• _Exercise requirements_
All lines of the listing that contain "none" should be shown in full.

• _Information given_
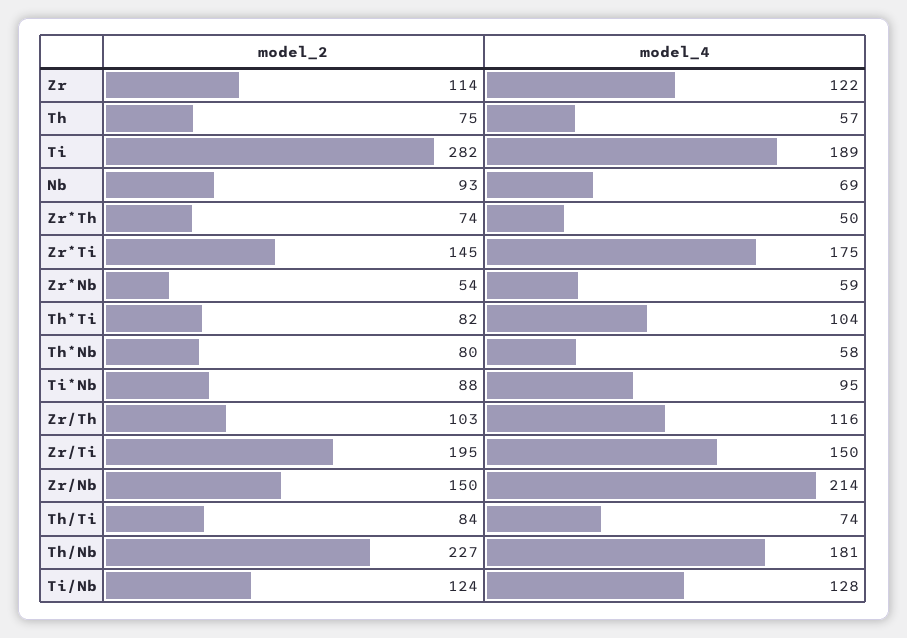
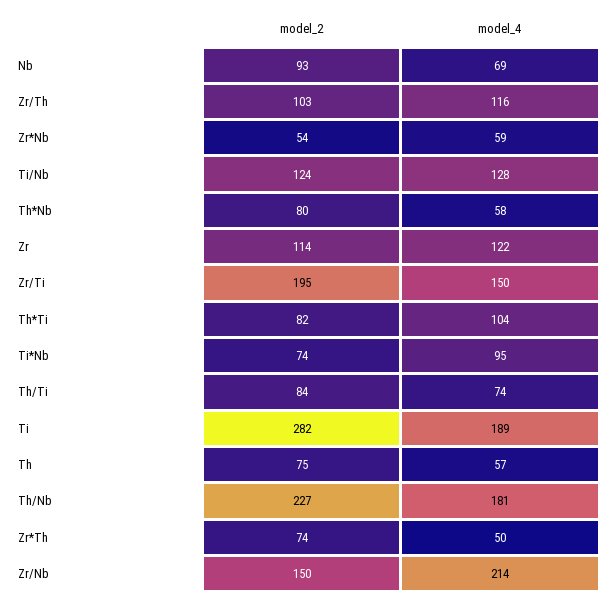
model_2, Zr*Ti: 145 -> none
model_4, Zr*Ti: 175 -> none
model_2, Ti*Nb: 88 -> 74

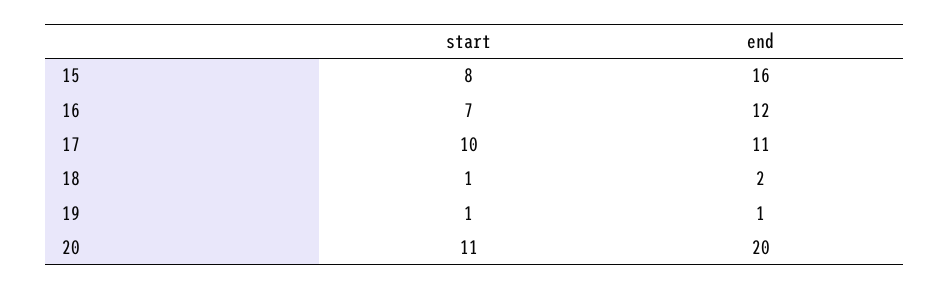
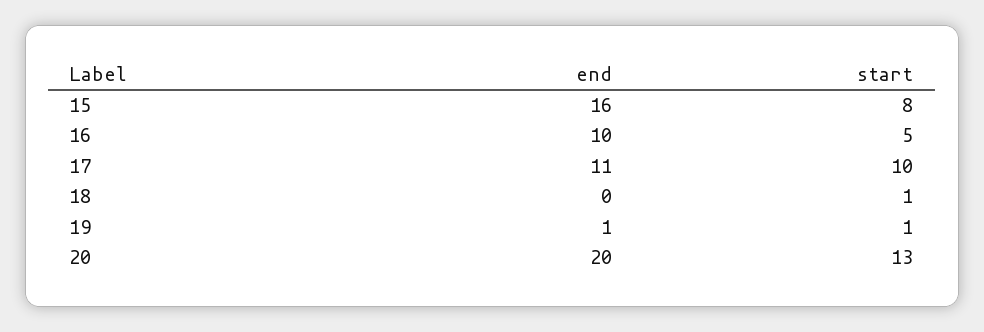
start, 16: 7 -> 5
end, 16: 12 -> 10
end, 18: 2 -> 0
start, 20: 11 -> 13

• _Exercise output_
model_2, Zr*Ti: 145 -> none
model_4, Zr*Ti: 175 -> none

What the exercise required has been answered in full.